## [Activity]
Would you return every entry below without a single difference?

----

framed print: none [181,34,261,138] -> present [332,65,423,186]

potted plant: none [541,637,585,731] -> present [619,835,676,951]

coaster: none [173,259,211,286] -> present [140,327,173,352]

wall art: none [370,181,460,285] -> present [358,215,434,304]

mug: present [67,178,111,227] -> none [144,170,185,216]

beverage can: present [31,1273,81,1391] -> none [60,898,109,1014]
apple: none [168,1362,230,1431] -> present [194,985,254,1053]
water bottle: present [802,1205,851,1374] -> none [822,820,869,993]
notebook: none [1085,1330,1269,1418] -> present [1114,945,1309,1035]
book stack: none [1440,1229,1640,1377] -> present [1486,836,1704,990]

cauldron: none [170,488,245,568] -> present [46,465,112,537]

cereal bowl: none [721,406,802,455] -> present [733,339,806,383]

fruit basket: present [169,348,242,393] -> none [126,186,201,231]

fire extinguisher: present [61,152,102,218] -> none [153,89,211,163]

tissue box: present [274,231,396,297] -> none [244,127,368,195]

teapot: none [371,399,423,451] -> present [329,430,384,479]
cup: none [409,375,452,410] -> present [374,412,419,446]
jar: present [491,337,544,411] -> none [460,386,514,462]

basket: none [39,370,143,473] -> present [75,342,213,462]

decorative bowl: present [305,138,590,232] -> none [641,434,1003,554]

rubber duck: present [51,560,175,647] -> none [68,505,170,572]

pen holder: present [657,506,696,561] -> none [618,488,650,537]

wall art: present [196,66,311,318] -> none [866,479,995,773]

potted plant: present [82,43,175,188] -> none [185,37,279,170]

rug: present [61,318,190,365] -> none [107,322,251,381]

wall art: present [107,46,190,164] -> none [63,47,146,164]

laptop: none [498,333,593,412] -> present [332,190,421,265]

----

## [Problem solution]
framed print: none [181,34,261,138] -> present [332,65,423,186]

potted plant: none [541,637,585,731] -> present [619,835,676,951]

coaster: none [173,259,211,286] -> present [140,327,173,352]

wall art: none [370,181,460,285] -> present [358,215,434,304]

mug: present [67,178,111,227] -> none [144,170,185,216]

beverage can: present [31,1273,81,1391] -> none [60,898,109,1014]
apple: none [168,1362,230,1431] -> present [194,985,254,1053]
water bottle: present [802,1205,851,1374] -> none [822,820,869,993]
notebook: none [1085,1330,1269,1418] -> present [1114,945,1309,1035]
book stack: none [1440,1229,1640,1377] -> present [1486,836,1704,990]

cauldron: none [170,488,245,568] -> present [46,465,112,537]

cereal bowl: none [721,406,802,455] -> present [733,339,806,383]

fruit basket: present [169,348,242,393] -> none [126,186,201,231]

fire extinguisher: present [61,152,102,218] -> none [153,89,211,163]

tissue box: present [274,231,396,297] -> none [244,127,368,195]

teapot: none [371,399,423,451] -> present [329,430,384,479]
cup: none [409,375,452,410] -> present [374,412,419,446]
jar: present [491,337,544,411] -> none [460,386,514,462]

basket: none [39,370,143,473] -> present [75,342,213,462]

decorative bowl: present [305,138,590,232] -> none [641,434,1003,554]

rubber duck: present [51,560,175,647] -> none [68,505,170,572]

pen holder: present [657,506,696,561] -> none [618,488,650,537]

wall art: present [196,66,311,318] -> none [866,479,995,773]

potted plant: present [82,43,175,188] -> none [185,37,279,170]

rug: present [61,318,190,365] -> none [107,322,251,381]

wall art: present [107,46,190,164] -> none [63,47,146,164]

laptop: none [498,333,593,412] -> present [332,190,421,265]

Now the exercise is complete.